• Niti Aayog member and chairman of board of governors of the reconstituted Medical Council of India Prof (Dr) Vinod K Paul, here to deliver the landmark 50th Colloquium lecture of the Panjab University on the subject ‘Healthy & Smart Youth For A New India’ on Wednesday, was surprised to find that there is no health programme for the students of the university. In the midst of his lecture, during which he emphasised that India’s future glory as a top economic and political power depended on the demographic dividend of having a very young population, he met with silence when he generally inquired whether the university had a health programme running for the students.

Himself an alumnus of the university, he wondered, if schools in the country can have a health programme, why not colleges and universities, because 35% of the health issues develop during adolescence and need to be identified and checked at that stage itself.

Niti Aayog member Prof (Dr) Vinod K Paul (left) at PU on Wednesday

Photos By : Life In Chandigarh

With PGI Director Prof (Dr) Jagat Ram seated on the dais as Guest of Honour (both hail from Himachal Pradesh), Prof Paul remarked “With such a prestigious healthcare institution of national importance right next to you, why can’t we make Panjab Univesity a role model health-promoting university in collaboration with the PGI. Can we have a preventive-promotive health action by creating a health and wellness buzzzzzzzz......”

He rubbed it in further saying “the health programme should not be by default, or minimalistic. I would like to see health and wellness become a flagship programme in Panjab University. This can be one of the missions of the university: “Our students enjoy a very high level of health; for them healthy lifestyle and wellness is a way of life!”

Making out a case why the country needs to invest effectively in the youth of the country, and why health was a crucial part of that pursuit, Prof Paul said “we have just about 3 decades to harness our demographic dividend of being a very young nation - with half our population under 25 years of age, two-thirds under 35 years and overall average age being 29 - and maximise our economic growth potential. This generation is going to make a difference, providing we are able to create pathways for their potential to be optimally utilised. One of the imperatives for our nation becoming a top economic and political power is to keep this young population in good physical and mental shape.”

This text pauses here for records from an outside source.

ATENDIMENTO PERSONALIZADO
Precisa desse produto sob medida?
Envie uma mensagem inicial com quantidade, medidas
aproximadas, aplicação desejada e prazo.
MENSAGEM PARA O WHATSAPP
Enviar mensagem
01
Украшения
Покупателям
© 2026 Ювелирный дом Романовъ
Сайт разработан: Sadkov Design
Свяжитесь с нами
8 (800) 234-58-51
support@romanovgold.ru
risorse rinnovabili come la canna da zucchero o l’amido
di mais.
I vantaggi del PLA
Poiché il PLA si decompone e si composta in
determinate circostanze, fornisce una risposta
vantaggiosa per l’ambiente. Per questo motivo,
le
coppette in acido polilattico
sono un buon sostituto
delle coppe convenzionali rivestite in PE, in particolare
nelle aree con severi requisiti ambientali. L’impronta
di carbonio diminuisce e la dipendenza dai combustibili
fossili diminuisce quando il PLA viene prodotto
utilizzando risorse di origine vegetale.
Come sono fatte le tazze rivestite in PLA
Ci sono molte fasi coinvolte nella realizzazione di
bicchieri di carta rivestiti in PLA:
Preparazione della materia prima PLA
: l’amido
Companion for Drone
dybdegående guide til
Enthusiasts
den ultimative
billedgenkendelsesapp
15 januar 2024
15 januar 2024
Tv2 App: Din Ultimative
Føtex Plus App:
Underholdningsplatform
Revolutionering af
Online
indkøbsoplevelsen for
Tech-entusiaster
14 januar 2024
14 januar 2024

Listing out the key health issues the youth of the nation are facing, which need to be tackled at an individual level and at the level of the society and government, he said though we may not realise this but anaemia is a big issue. A recent survey had pointed to half the adult population in the country being anaemic. A UGC paper has highlighted high level incidence of various psychological issues among the school and college going children, he added.

Among the other lifestyle-related health concerns were large sections of youth being overweight or obese, lack of adequate sleep, addiction to mobiles, hypertension, etc.

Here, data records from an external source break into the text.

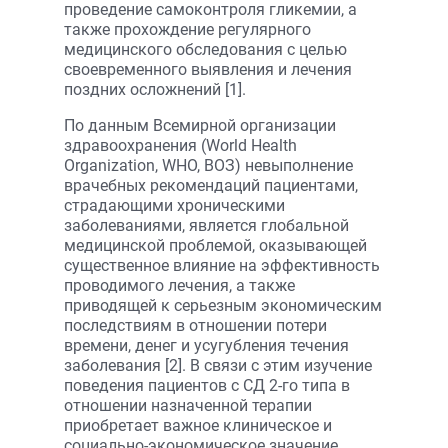
проведение самоконтроля гликемии, а
также прохождение регулярного
медицинского обследования с целью
своевременного выявления и лечения
поздних осложнений [1].
По данным Всемирной организации
здравоохранения (World Health
Organization, WHO, ВОЗ) невыполнение
врачебных рекомендаций пациентами,
страдающими хроническими
заболеваниями, является глобальной
медицинской проблемой, оказывающей
существенное влияние на эффективность
проводимого лечения, а также
приводящей к серьезным экономическим
последствиям в отношении потери
времени, денег и усугубления течения
заболевания [2]. В связи с этим изучение
поведения пациентов с СД 2-го типа в
отношении назначенной терапии
приобретает важное клиническое и
социально-экономическое значение.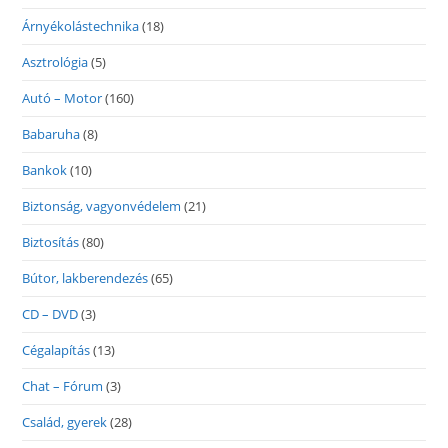
Árnyékolástechnika
(18)
Asztrológia
(5)
Autó – Motor
(160)
Babaruha
(8)
Bankok
(10)
Biztonság, vagyonvédelem
(21)
Biztosítás
(80)
Bútor, lakberendezés
(65)
CD – DVD
(3)
Cégalapítás
(13)
Chat – Fórum
(3)
Család, gyerek
(28)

Later talking to lifeinchandigarh.com on the phone, Prof Paul addressed concerns over adequate budgetary provisions not being made by successive governments for healthcare, and not enough efforts being made to tackle other factors which impact the health of the nation,  like air and water pollution, sanitation, food adulteration, etc.

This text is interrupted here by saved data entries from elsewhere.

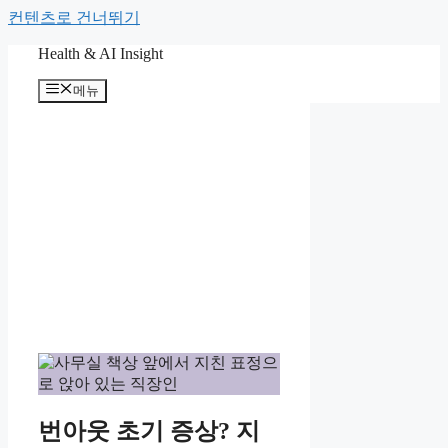
컨텐츠로 건너뛰기
Health & AI Insight
메뉴
번아웃 초기 증상? 지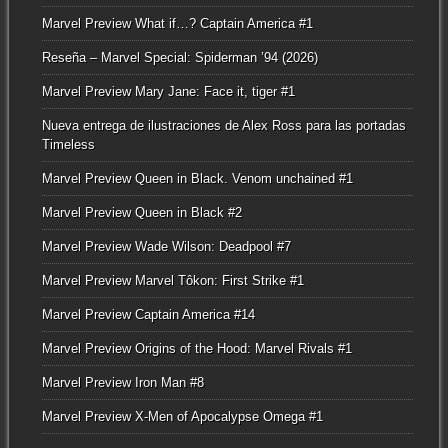
Marvel Preview What if…? Captain America #1
Reseña – Marvel Special: Spiderman ’94 (2026)
Marvel Preview Mary Jane: Face it, tiger #1
Nueva entrega de ilustraciones de Alex Ross para las portadas
Timeless
Marvel Preview Queen in Black. Venom unchained #1
Marvel Preview Queen in Black #2
Marvel Preview Wade Wilson: Deadpool #7
Marvel Preview Marvel Tôkon: First Strike #1
Marvel Preview Captain America #14
Marvel Preview Origins of the Hood: Marvel Rivals #1
Marvel Preview Iron Man #8
Marvel Preview X-Men of Apocalypse Omega #1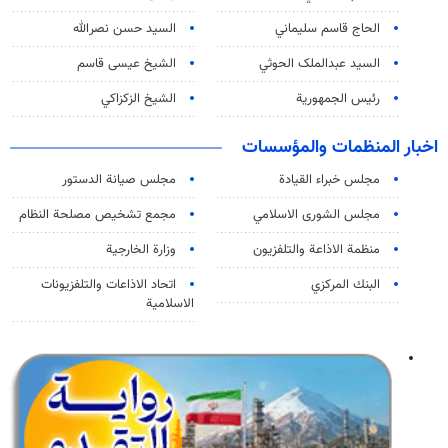
الحاج قاسم سليماني
السيد حسن نصرالله
السید عبدالملک الحوثي
الشيخ عيسى قاسم
رئيس الجمهورية
الشيخ الزكزاكي
اخبار المنظمات والمؤسسات
مجلس خبراء القيادة
مجلس صيانة الدستور
مجلس الشورى الاسلامي
مجمع تشخيص مصلحة النظام
منظمة الاذاعة والتلفزیون
وزارة الخارجية
البنك المركزي
اتحاد الاذاعات والتلفزيونات
الاسلامية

Pointing to Prime Minister Narendra Modi’s pronouncement earlier this month to double the health expenditure in the country to 2.5 percent of the Gross Domestic Product (GDP), he said it was reinforcement of the commitment made in the national policy. Even otherwise budgetary constraints were not being allowed to come in the way of making additional expenditure on healthcare as was evident from the Rs 700 crore-plus worth of free treatment provided to the poor within months of the launch of the Ayushman Bharat health insurance scheme, he asserted.